● **Aufgabe**
Schreibe den Text über die Honigernte mit liegender Bienenkiste weiter und beginne direkt nach seinem letzten Satz.

● **Textauszug**
=====

Die gesamte Aktion war absolut ruhig verlaufen. Die Bienen sind nicht aggressiv geworden, obwohl sich die Ernte etwas hingezogen hat. Und deshalb schreibe ich diesen Blogartikel und komme jetzt auch endlich zum Punkt … 😉
Honig “im Liegen” ernten
In der Standard-Anleitung zur Honigernte wird die Kiste – wie zur Inspektion – mit dem Ständer aufrecht gestellt. Das ergibt dann zwar eine angenehme Arbeitshöhe, aber die auffliegenden und rückkehrenden Bienen finden den Eingang nicht und kreisen vor der Kiste. Das ist zwar kein Problem, und diese Bienen sind auch nicht aggressiv, aber gerade wenn es länger dauert, steht man irgendwann in einer Bienenwolke. Außerdem ist das Bodenbrett abgenommen und der Wabenkörper ist die ganze Zeit offen.
Bei der oben beschrieben Ernte hatte ich die Kiste “auf den Rücken gelegt” und das Bodenbrett versetzt wieder aufgelegt. Dadurch finden rückkehrende Bienen den Eingang und der Brutraum bleibt geschlossen. Die Ernte findet hinter der Kiste statt. Es gibt also keine “Bienenwolke” und – weil das Brutnest abgedeckt bleibt – weniger Bienen, die auf die Idee kommen könnten, zum Angriff zu blasen. Die Bienen im Honigraum, den wir ja gerade zerlegen, verhalten sich sehr friedlich, wie wir es auch vom Trommelschwarm her kennen.
Diese Art der Ernte kann also unterm Strich für Imker und Biene noch angenehmer und stressfreier sein. Sie hat aber den Nachteil, dass die schwere Kiste komplett umgedreht werden muss. Ich beschreibe hier noch einmal die Schritte, wenn du es selbst mal ausprobieren willst. Siehe auch Tipps zur Honigernte bei Wildbau:
- Rauch geben und einen Moment warten.
- Kiste hoch kippen und dann im aufgestellten Zustand auf der Stirnseite/Dachüberstand um 180 Grad drehen.

=====

Gespeicherte Einträge

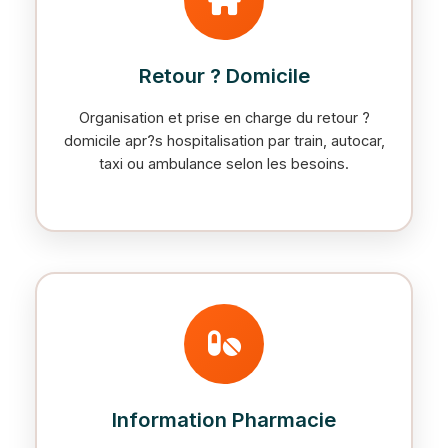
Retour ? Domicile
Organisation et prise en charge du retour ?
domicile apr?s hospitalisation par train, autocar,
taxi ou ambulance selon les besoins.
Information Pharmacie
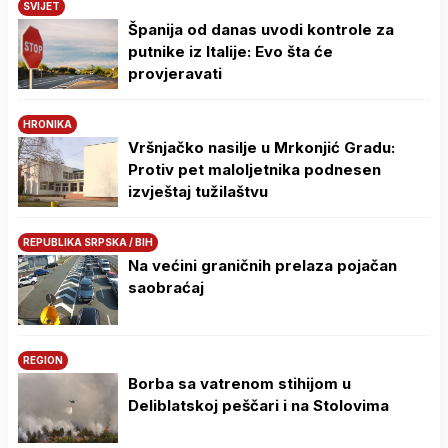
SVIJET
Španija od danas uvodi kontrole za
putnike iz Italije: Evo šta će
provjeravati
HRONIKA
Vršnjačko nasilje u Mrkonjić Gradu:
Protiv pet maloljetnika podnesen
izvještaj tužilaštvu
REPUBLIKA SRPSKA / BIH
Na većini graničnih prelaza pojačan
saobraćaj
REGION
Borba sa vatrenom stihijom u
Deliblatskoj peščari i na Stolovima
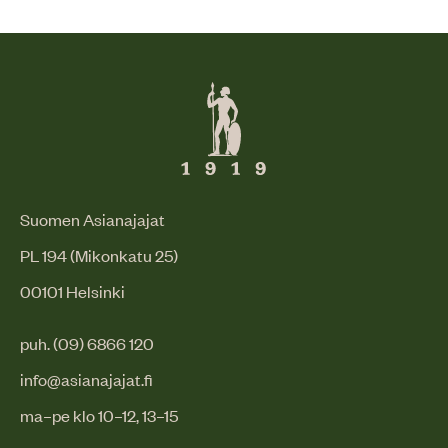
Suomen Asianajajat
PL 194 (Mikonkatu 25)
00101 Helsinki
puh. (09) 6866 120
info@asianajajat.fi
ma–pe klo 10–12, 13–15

=====

● **Antwort**
(Da die Kiste zum Zeitpunkt der Honigernte maximal schwer ist, ist es ratsam, das zumindest beim ersten Mal zu zweit zu machen. Die schwere Kiste zu halten und dann noch zu drehen, beinhaltet etwas mehr Komplikationspotential, als sie normal mit dem Ständer aufzustellen. Die Kiste muss auf die hier beschrieben Art gedreht werden. Auf keinen Fall über die Seite kippen. Dann brechen die Waben ab!) - Die Bienenkiste wieder in die ursprüngliche Position mit dem Flugloch nach vorne zurück kippen. Aber jetzt zeigt der Boden nach oben, die Kiste liegt auf dem Dach.
(Das Flugloch ist jetzt weiter oben. Damit kommen die Bienen aber zurecht.) - Boden abnehmen und nach vorne versetzt sofort wieder auflegen, so dass der Brutraum wieder geschlossen, der Honigraum aber komplett offen bleibt.
(Den Boden nicht verschieben! Das würde die Bienen ziemlich sicher sehr aggressiv machen!) - Mit der Ernte beginnen.
- Am Ende Boden erneut hoch nehmen und wieder in der ursprünglichen Position auflegen.
- Etwas warten …
- Kiste wie bei 2.) beschrieben erneut drehen und in die ursprünglichen Lage und Position zurück kippen.
Ich lasse die Kiste am Ende, wenn ich den Boden wieder aufgelegt habe, eine ganze Zeit verkehrt herum liegen, damit die Bienen, die bei der Ernte abgefegt worden waren, Zeit haben, zurück zu kehren und wieder Ruhe in der Kiste einkehrt. Die Tatsache, dass die Kiste auf dem Rücken liegt, irritiert die Bienen kaum.